Kamis, 08 November 2012

Hidayat Hadiri Konferensi Internasional Haji di Mekkah


Mekkah – Anggota Komisi VIII DPR RI Hidayat Nur Wahid, Selasa (31/10) menghadiri Konferensi Internasional  tentang Haji di Mekkah, Arab Saudi. Hadir pada konferensi tersebut tokoh-tokoh dari 39 negara termasuk dari yang minoritas muslim seperti Amerika Serikat, Inggris, Denmark, China, Perancis, Jerman, Jepang, New Zealand dan India. Konferensi ini juga dihadiri oleh dua imam dan khotib di Mekkah dan Mufti Kerajaan Saudi Arabia Syaikh Abdul Aziz bin Abdullah dan ulama serta tokoh perempuan DR Aisyah Al Mannai, beliau Dekan Fakultas Syariah dan Studi Islam Universitas Qatar.

“Konferensi Internasional ini dibuka secara resmi Menteri Haji Arab Saudi DR Bandar bin Muhammad Hajjar. Konferensi yang bertemakan Haji sebagai ibadah dan perilaku berbudaya luhur ini membahas materi-materi terkait. Diantaranya adalah haji sebagai jembatan antara ibadah dan hadharah/ peradaban, haji yang mendorong perilaku berbudaya luhur, peran negara asal calon haji untuk siapkan jamaah haji berbudaya luhur, peran Saudi Arabia untuk menyiapkan sarana-sarana ibadah haji yang berperadaban tinggi, maksimalisasi peran social media untuk hadirkan haji berbudaya tinggi, serta peran kontributif media massa untuk kondusifkan pelaksanaan haji dengan perilaku yang berbudaya unggul,” papar Hidayat.

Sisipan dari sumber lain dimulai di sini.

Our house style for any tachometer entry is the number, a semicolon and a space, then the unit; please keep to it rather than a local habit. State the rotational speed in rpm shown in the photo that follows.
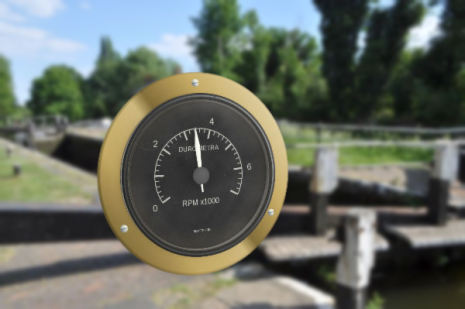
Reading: 3400; rpm
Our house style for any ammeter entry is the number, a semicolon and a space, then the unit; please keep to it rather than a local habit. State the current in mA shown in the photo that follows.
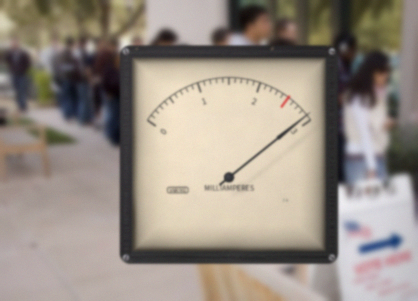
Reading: 2.9; mA
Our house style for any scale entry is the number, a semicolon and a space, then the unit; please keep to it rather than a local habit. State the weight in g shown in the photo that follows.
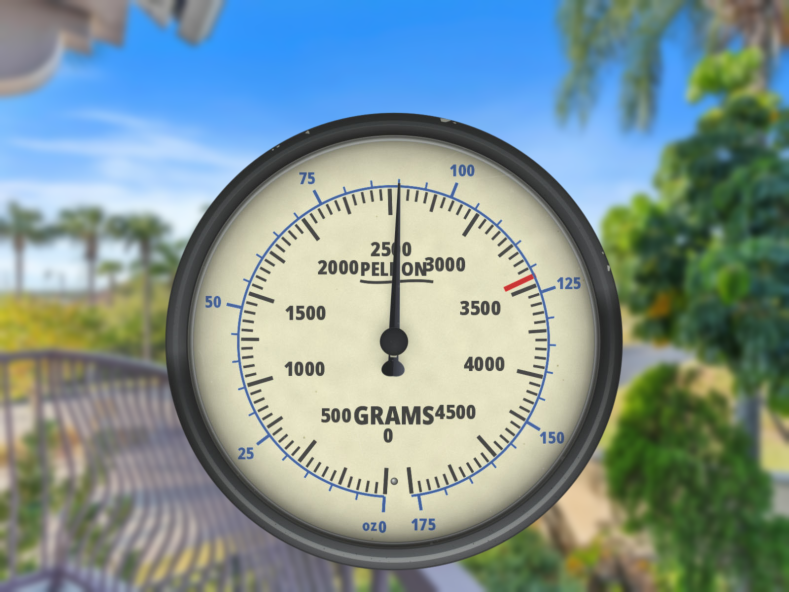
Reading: 2550; g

Dalam kesempatan itu, Hidayat Nur Wahid yang juga Ketua Fraksi PKS DPR RI juga menyampaikan tentang pentingnya menginternalisasikan kesadaran jamaah haji untuk berperilaku dan berbudaya haji yang sangat dipentingkan akhir-akhir ini. Perilaku dan budaya ini yang sesungguhnya juga mereka lakukan setiap hari selama mereka berhaji.

“Saya menyampaikan tentang betapa pentingnya jamaah haji berperilaku dan berbudaya haji yaitu sikap toleransi di internal ummat dan prinsip inklusivisme dengan dunia internasional. Hal inilah yang sangat dipentingkan untuk direalisasikan di negara mereka masing-masing,” kata Hidayat Nur Wahid.

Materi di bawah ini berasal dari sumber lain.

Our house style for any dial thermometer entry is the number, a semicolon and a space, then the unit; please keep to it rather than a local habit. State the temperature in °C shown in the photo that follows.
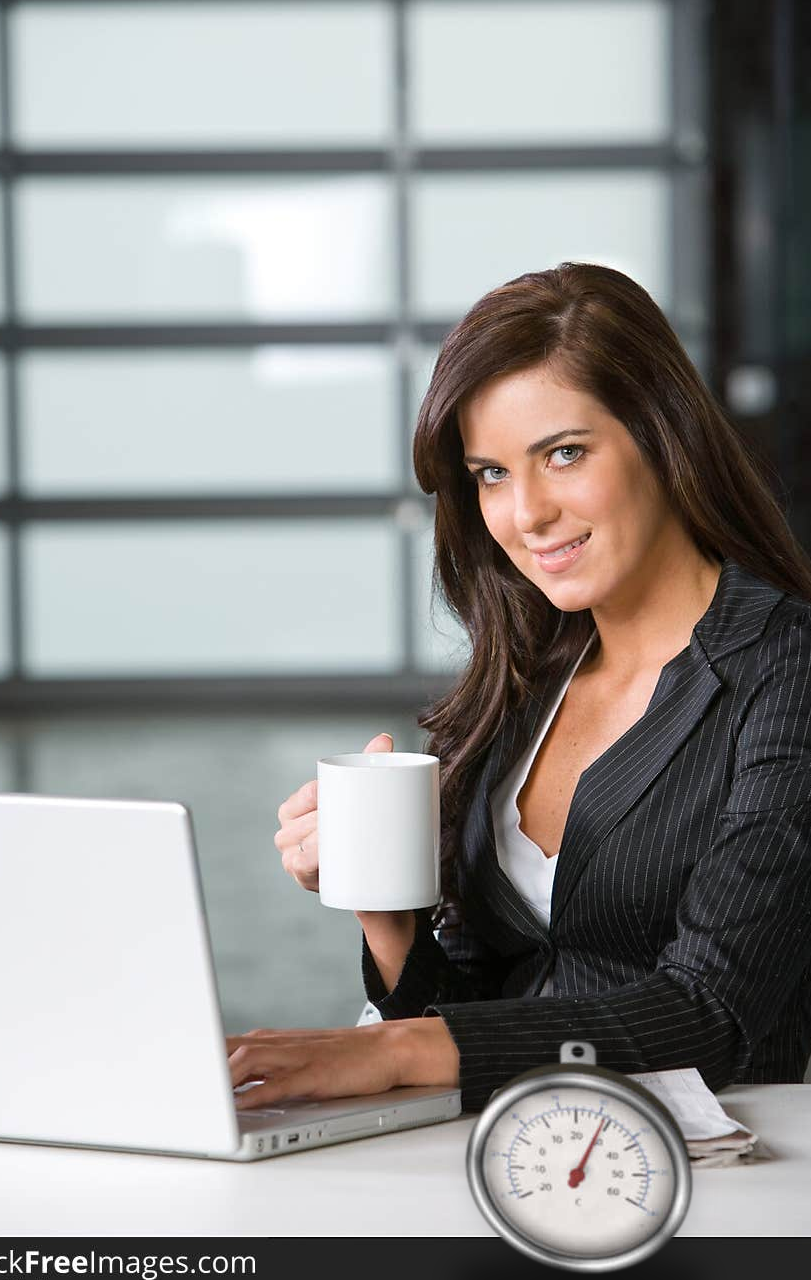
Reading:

Hidayat menjelaskan, sikap toleransi atau tasamuh jelas terpraktekkan karena mereka (jamaah haji) akan melihat dan mengikuti beragam mazhab Islam selama mereka berhaji. Perbedaan diantara mereka itu ternyata tidak menimbulkan masalah apapun. “Haji dapat mereka lakukan dengan lancar, dan bahkan mereka selalu bisa saling tersenyum dan bahkan saling mendoakan. Toleransi ini semakin dibutuhkan ditengah munculnya banyak kelompok ekstrim dan radikal yang menimbulkan kekhawatiran meledaknya banyak konflik di internal ummat,” jelasnya.

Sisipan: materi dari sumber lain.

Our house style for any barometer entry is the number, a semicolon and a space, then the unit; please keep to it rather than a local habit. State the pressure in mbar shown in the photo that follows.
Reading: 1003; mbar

Inklusivisme dengan dunia internasional, lanjut Hidayat, juga hal yang sesungguhnya dipraktekkan jamaah haji setiap hari, selama mereka melaksanakan ibadah haji. Mereka juga pasti berjumpa dengan jamaah dari berbagai bangsa di dunia dengan beragam ras, tradisi, bahasa, dan adat istiadat yang berbeda-beda. Karenanya, ketika jamaah haji pulang ke Negara masing-masing, diharapkan mereka sudah bisa mencerahkan masyarakatnya dengan perilaku berbudaya seperti toleransi dan inklusivisme seperti ini.

“Hal ini semakin diperlukan, ketika akhir-akhir ini ummat sering dipojokkan dengan isu-isu inklusivisme negatif dan terorisme. Terlaksananya kesadaran akan kedua hal tersebut diatas akan memperkokoh realisasi ajaran yang berbudaya adi luhung yaitu Islam yang rahmatan lil alamiin, dan itu bisa menjadi bagian dari haji yang mabrur,” pungkasnya.